▶ _What you will do_: Work through the data line by line, gathering every line that has the word "tightlist".

┌──

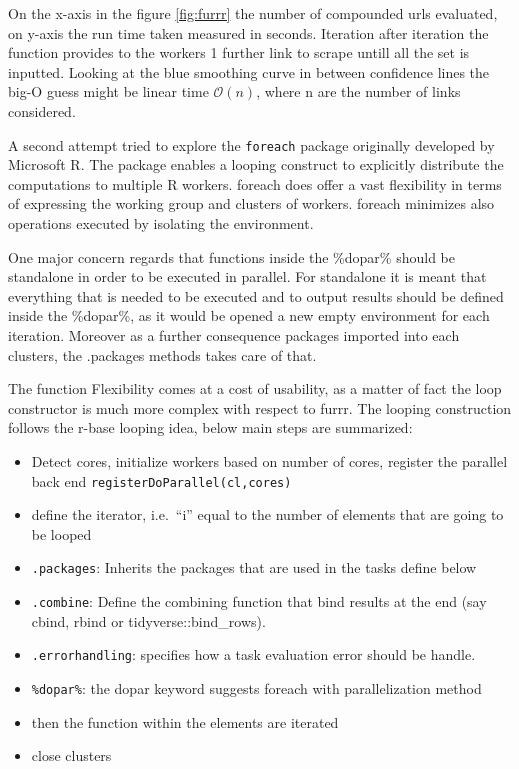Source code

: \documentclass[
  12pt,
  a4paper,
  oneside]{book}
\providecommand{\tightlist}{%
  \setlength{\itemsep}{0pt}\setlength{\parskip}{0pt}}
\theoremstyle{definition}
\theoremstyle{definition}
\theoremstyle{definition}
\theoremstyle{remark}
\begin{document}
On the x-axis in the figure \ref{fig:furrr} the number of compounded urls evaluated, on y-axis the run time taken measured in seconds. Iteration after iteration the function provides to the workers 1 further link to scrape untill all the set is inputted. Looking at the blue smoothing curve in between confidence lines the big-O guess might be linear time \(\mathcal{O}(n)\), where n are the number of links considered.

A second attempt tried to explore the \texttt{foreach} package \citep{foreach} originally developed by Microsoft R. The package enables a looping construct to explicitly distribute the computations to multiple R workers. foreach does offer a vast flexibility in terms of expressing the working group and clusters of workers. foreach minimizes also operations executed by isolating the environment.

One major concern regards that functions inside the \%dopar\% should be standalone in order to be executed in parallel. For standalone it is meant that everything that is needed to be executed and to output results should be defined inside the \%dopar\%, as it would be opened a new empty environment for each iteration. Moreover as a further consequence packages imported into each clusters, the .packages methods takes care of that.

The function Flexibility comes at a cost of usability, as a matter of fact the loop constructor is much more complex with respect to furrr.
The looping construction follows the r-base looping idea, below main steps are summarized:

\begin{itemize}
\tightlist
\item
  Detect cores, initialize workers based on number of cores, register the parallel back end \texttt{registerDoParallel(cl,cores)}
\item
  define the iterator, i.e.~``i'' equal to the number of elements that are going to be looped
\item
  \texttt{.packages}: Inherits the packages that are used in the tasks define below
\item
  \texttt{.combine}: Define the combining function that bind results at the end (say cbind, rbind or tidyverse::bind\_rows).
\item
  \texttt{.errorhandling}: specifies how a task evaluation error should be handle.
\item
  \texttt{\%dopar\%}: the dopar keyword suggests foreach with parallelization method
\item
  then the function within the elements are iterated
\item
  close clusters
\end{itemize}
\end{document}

└──

▶ _Output of the exercise_:
\providecommand{\tightlist}{%
\tightlist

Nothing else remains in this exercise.